*** Opening of Raw data ***
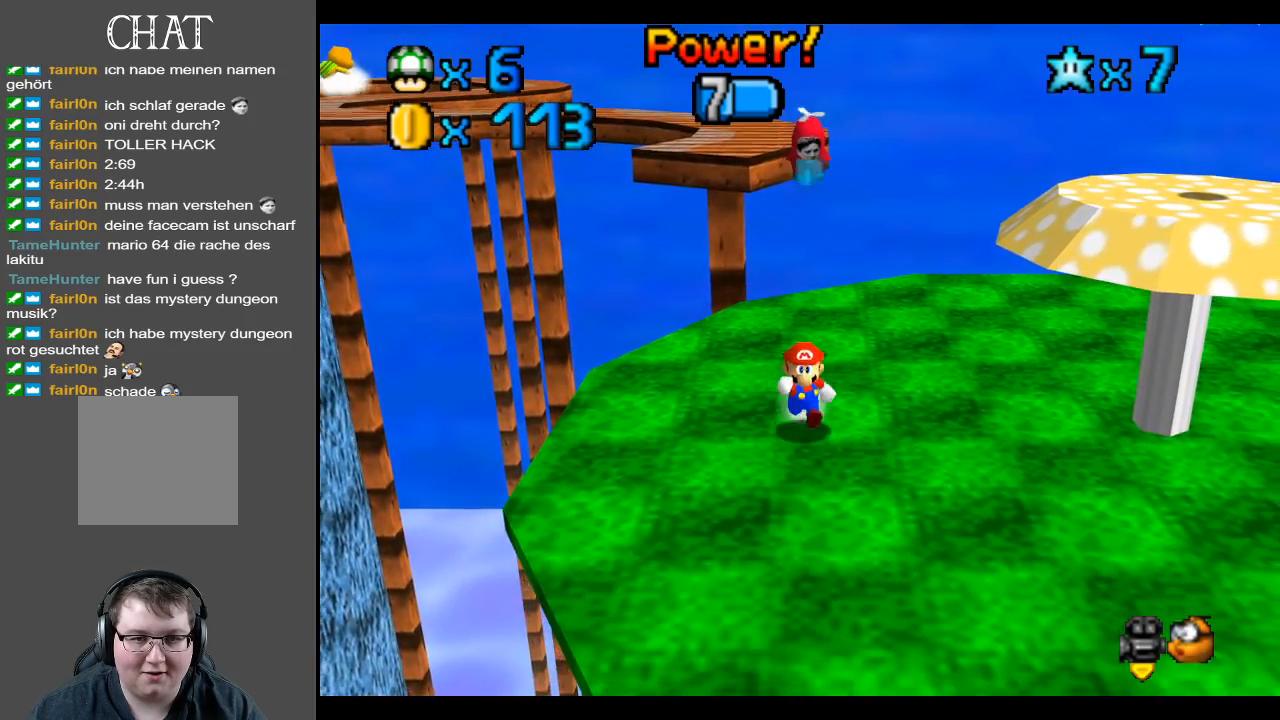
{"buttons": ["A"], "left_stick": "center", "right_stick": "center", "events": [[133, "left_stick", "center"], [267, "left_stick", "down"], [333, "A", "down"], [500, "left_stick", "center"]]}
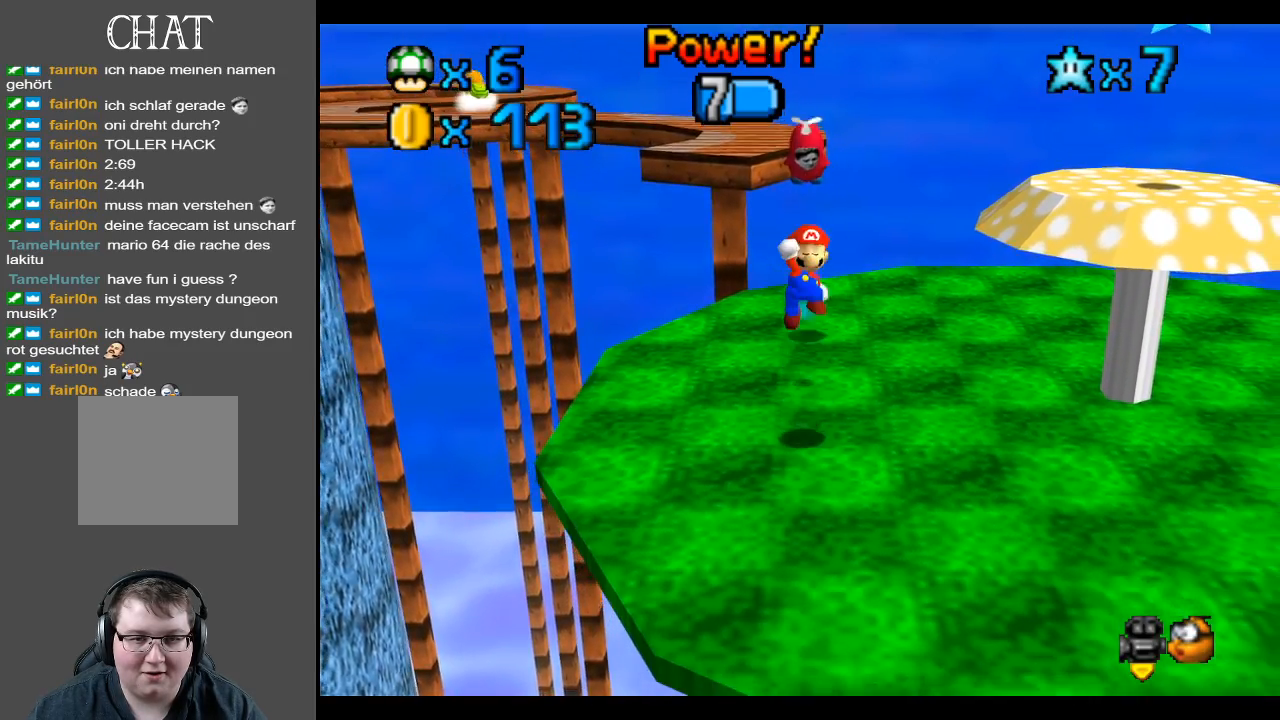
{"buttons": [], "left_stick": "up", "right_stick": "center", "events": [[33, "left_stick", "up"], [317, "X", "down"], [467, "A", "up"], [467, "X", "up"]]}
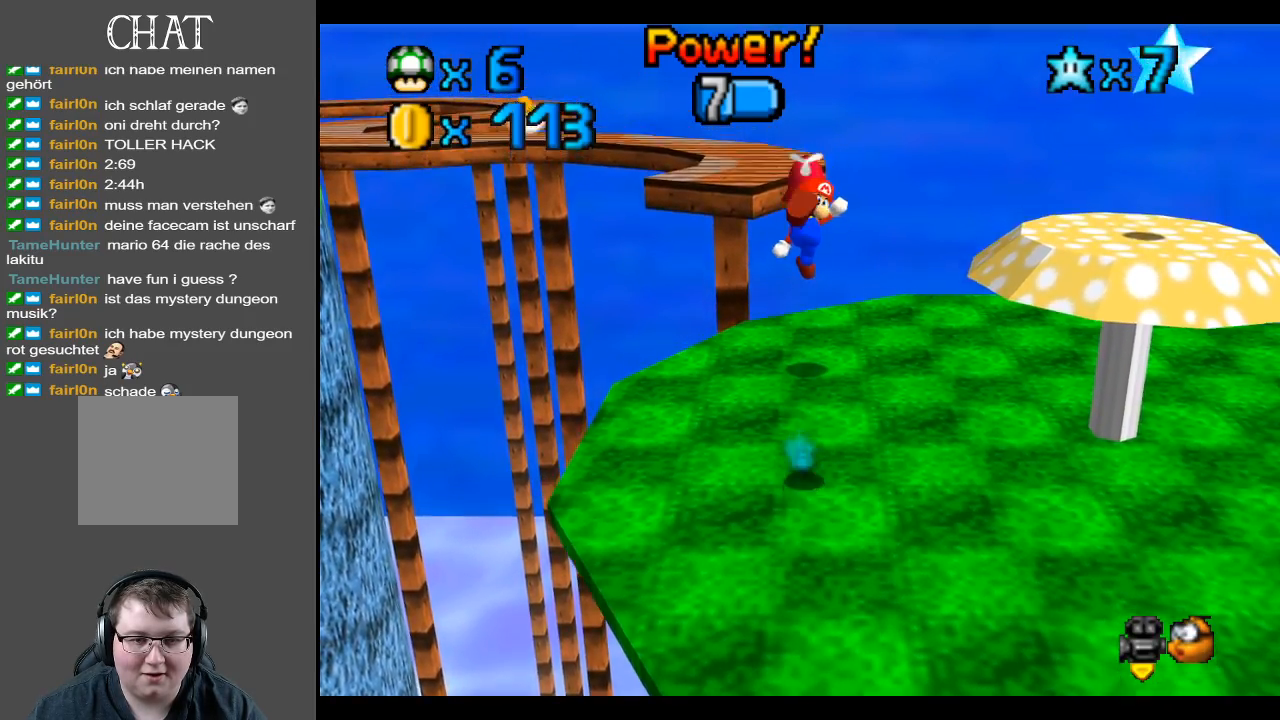
{"buttons": ["A"], "left_stick": "up", "right_stick": "center", "events": [[283, "left_stick", "center"], [433, "left_stick", "up"], [467, "A", "down"]]}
*** Close of Raw data ***
Write out the material exactly as it stands, omitting every picture.

Response to this task ▸
{"buttons": ["A"], "left_stick": "center", "right_stick": "center", "events": [[133, "left_stick", "center"], [267, "left_stick", "down"], [333, "A", "down"], [500, "left_stick", "center"]]}
{"buttons": [], "left_stick": "up", "right_stick": "center", "events": [[33, "left_stick", "up"], [317, "X", "down"], [467, "A", "up"], [467, "X", "up"]]}
{"buttons": ["A"], "left_stick": "up", "right_stick": "center", "events": [[283, "left_stick", "center"], [433, "left_stick", "up"], [467, "A", "down"]]}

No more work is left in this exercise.